10/2/2010
SHIRIN EBADI
Gentile signora Pillay, sebbene io abbia più volte illustrato il deteriorarsi della situazione dei diritti umani in Iran, ritengo necessario attirare ancora una volta la sua attenzione sul tema, dato che lei il 15 febbraio esaminerà, nella sua funzione di rappresentante degli Stati membri dell’Alto Commissariato delle Nazioni Unite per i Diritti umani, il rapporto sulla Repubblica islamica dell’Iran.
I miei compatrioti hanno vissuto un periodo difficile. Le loro proteste pacifiche hanno avuto come risposta pallottole e prigioni. Fotografi e testimoni confermano la violenza del governo, in alcuni casi anche l’identità dei killer. Purtroppo però né la magistratura né i pubblici funzionari hanno mai fatto un passo per arrestare gli assassini o ridurre il livello di violenza.
Attivisti politici, civili e culturali sono stati arrestati sulla base di accuse senza fondamento. Alcuni di loro sono stati condannati a morte dopo processi sommari a porte chiuse. Due sono già stati giustiziati e altri 25 attendono la stessa sorte. I prigionieri politici sono così maltrattati che alcuni sono morti in carcere o sotto le torture, privi di quei diritti che la legge concede ai detenuti comuni e pericolosi. Quelli in condizioni molto gravi perché anziani o malati non ricevono cure e, vivendo in condizioni malsane, potrebbero morire da un momento all’altro. Ce ne sono almeno sessanta che avrebbero bisogno di un ricovero in ospedale.
L’Iran è diventato una gigantesca prigione per i giornalisti il cui unico crimine è quello di diffondere le informazioni. Attualmente in carcere ci sono 63 reporter e fotogiornalisti. Gli studenti alla minima critica vengono incarcerati o esclusi dall’istruzione. Le donne che chiedono la parità dei diritti sono accusate di cospirare per rovesciare la Repubblica islamica. Già più di cento sono state processate. Lavoratori e insegnanti sono stati accusati di sedizione perché erano iscritti ai sindacati e avevano protestato contro le paghe basse. Alcuni sono stati incarcerati, altri hanno perso il lavoro.

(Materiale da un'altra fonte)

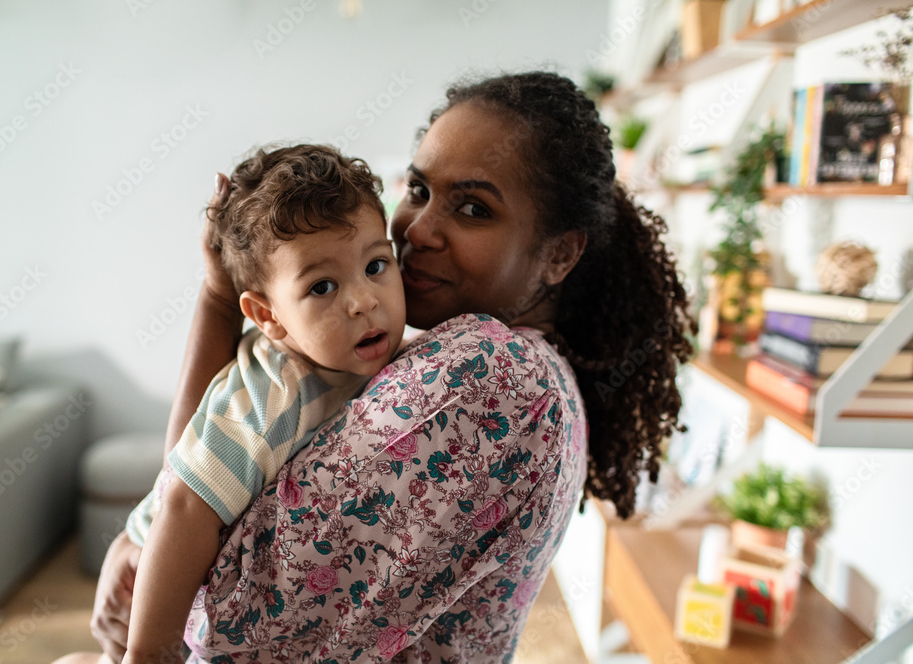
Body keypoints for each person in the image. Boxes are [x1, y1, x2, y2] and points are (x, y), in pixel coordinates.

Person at [83, 70, 695, 663]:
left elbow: (225, 620)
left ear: (559, 253)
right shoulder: (449, 358)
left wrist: (146, 551)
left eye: (474, 209)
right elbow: (204, 466)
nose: (419, 231)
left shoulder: (494, 375)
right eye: (420, 191)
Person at [64, 145, 407, 663]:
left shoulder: (369, 356)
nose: (363, 300)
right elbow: (183, 505)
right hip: (160, 579)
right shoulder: (275, 396)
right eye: (322, 286)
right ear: (268, 317)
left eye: (376, 265)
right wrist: (148, 653)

Non sono perseguitati solo i non-musulmani, come i seguaci della fede Baha’i, che non possono più studiare all’università. Nemmeno i seguaci della religione ufficiale, l’Islam sciita, sono stati immuni dalla repressione del governo. Un esempio sono i dervisci, che seguono la tradizione sufi dell’Islam. E adesso c’è un nuovo mezzo di pressione psicologica sugli attivisti politici e sociali: prendere in ostaggio uno dei loro parenti. E’ già stato fatto con otto famiglie.
Il risultato di tutto ciò è che quasi tutti gli attivisti noti o sono in carcere o sono costretti a nascondersi. In ogni caso, non possono andare all’estero. Pur in queste circostanze l’indifeso popolo iraniano continua a resistere e insistere nelle sue giuste richieste di democrazia e diritti umani, dimostrando la sua maturità politica attraverso proteste pacifiche.

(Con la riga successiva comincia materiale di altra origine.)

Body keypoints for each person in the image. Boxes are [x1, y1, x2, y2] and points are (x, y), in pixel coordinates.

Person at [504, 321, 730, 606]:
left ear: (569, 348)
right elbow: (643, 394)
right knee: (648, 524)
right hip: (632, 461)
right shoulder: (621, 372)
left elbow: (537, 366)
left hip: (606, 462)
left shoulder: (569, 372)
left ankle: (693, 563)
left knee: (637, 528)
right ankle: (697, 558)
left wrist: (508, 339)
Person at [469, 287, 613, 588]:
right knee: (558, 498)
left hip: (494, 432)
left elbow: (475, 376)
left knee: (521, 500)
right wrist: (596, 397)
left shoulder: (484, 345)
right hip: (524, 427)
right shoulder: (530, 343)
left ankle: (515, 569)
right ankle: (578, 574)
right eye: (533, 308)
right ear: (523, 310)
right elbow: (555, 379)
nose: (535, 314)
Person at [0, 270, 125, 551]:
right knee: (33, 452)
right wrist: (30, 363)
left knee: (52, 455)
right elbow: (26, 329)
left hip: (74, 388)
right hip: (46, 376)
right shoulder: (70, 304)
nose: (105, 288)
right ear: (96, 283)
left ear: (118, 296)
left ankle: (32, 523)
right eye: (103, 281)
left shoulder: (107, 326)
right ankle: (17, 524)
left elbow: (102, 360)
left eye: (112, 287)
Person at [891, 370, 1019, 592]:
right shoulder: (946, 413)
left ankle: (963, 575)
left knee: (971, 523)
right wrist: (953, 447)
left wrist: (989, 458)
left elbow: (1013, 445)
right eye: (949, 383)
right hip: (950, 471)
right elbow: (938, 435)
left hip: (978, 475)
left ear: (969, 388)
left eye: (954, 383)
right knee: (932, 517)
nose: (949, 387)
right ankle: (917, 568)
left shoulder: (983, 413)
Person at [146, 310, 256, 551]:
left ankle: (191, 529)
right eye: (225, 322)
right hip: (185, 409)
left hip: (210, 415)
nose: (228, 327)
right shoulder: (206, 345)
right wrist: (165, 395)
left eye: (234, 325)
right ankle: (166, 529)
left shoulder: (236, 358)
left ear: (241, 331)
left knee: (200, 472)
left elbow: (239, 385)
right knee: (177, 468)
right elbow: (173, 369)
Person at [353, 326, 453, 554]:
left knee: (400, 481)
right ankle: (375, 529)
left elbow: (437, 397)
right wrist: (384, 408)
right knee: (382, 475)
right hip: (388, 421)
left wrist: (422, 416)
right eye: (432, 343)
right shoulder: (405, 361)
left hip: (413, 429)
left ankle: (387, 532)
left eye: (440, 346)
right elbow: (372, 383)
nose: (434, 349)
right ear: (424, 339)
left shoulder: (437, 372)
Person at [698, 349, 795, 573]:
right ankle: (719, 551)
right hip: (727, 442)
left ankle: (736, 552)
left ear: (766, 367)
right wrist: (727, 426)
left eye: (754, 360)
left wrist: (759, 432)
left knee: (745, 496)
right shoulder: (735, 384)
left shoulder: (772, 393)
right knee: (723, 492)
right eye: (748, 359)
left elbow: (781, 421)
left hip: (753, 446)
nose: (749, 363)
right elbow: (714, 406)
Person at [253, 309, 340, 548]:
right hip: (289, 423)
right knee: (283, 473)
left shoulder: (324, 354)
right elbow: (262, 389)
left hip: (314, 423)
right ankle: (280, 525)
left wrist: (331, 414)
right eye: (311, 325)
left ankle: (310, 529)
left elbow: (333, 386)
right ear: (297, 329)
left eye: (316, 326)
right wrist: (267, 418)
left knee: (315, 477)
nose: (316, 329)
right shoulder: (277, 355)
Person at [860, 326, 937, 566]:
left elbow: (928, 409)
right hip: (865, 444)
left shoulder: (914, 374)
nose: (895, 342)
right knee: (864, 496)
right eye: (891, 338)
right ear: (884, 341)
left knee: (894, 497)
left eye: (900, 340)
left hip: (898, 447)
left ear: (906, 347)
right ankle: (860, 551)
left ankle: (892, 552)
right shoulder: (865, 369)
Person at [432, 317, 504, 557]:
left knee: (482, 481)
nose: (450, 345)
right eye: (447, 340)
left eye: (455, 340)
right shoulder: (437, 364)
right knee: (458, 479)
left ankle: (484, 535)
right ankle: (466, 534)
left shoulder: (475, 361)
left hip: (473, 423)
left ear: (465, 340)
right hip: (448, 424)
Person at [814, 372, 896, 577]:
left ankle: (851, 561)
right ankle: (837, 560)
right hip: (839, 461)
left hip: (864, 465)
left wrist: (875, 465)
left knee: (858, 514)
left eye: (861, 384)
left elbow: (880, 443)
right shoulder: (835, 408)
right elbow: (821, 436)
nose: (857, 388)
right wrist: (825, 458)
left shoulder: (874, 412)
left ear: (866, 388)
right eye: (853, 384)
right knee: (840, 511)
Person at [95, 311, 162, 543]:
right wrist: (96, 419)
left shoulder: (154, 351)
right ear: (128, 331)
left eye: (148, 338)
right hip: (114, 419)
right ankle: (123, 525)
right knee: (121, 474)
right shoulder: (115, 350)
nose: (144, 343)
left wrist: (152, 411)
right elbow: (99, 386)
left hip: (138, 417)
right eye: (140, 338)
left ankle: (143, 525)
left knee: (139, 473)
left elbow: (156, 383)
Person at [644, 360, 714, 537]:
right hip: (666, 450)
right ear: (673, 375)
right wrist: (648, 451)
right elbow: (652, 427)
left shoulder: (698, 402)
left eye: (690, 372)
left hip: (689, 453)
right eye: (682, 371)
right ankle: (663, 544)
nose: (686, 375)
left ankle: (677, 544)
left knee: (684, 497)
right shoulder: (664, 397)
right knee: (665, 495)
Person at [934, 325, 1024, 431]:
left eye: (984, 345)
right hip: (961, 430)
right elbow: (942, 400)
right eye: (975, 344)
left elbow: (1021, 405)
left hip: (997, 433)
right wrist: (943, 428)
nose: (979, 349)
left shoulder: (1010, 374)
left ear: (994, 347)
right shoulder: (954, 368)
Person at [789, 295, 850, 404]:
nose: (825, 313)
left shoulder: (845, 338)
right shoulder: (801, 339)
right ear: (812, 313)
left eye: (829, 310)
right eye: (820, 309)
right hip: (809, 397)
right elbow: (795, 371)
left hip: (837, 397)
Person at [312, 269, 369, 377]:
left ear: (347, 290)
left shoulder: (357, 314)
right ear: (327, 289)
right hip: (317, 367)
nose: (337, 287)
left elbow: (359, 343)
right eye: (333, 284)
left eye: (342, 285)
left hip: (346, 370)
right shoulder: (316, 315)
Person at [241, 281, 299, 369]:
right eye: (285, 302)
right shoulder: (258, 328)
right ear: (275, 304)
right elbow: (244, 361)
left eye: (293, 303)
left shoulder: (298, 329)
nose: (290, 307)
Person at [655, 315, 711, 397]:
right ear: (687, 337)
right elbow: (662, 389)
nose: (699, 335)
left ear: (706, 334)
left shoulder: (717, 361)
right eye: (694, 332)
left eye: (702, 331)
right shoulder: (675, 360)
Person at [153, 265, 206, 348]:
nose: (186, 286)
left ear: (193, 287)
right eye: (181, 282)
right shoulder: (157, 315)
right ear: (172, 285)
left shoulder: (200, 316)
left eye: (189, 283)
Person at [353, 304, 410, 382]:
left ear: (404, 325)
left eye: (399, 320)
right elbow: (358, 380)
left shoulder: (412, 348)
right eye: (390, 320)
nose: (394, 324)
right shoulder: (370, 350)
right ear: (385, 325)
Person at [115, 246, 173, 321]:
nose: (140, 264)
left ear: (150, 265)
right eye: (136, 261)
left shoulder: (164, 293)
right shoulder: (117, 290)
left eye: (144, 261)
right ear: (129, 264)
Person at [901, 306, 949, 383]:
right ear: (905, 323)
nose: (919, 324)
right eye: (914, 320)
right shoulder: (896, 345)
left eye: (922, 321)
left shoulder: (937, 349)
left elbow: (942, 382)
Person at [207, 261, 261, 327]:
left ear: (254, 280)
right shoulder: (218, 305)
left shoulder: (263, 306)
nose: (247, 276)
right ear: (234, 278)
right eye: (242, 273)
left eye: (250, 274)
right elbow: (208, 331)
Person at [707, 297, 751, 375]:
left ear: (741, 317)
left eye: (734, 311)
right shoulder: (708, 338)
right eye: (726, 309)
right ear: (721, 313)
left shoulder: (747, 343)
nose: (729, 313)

Ora la mia domanda a lei, signora Pillay, è questa: per quanto tempo ancora pensate di poter costringere i giovani a restare calmi? La pazienza e la tolleranza degli iraniani, per quanto grande, non è infinita. Una replica degli eventi dei mesi scorsi, il perdurare delle politiche repressive e l’uccisione di gente inerme potrebbero portare a una catastrofe che minerebbe la pace e la sicurezza in Iran, se non in tutta la regione. Così io la esorto, ancora una volta, a usare tutti i mezzi possibili per convincere il governo della Repubblica Islamica dell’Iran a rispettare le risoluzioni adottate dall’Assemblea generale delle Nazioni Unite, a permettere l’ingresso in Iran agli ispettori dei diritti umani, soprattutto a quelli che si occupano di arresti arbitrari, libertà di espressione, diritti delle donne e libertà di culto, e a collaborare con loro. La esorto anche a nominare un ispettore speciale per l’Iran, che tenga costantemente sotto controllo il comportamento del governo e, offrendo suggerimenti e consigli immediati, aiuti a mettere fine alla crisi politica e alla crescente repressione.
Onorevoli amici! Per favore, tenete a mente che siamo tutti responsabili davanti al tribunale della storia. Dio non voglia che ci dobbiamo vergognare davanti a una nazione inerme delle nostre complicità politiche.
Iraniana, avvocato, attivista per i diritti civili, Nobel per la pace 2003 ha scritto questa lettera aperta a Navanethem Pillay, Alto Commissario delle Nazioni Unite per i Diritti Umani, resa pubblica dalla Cnn.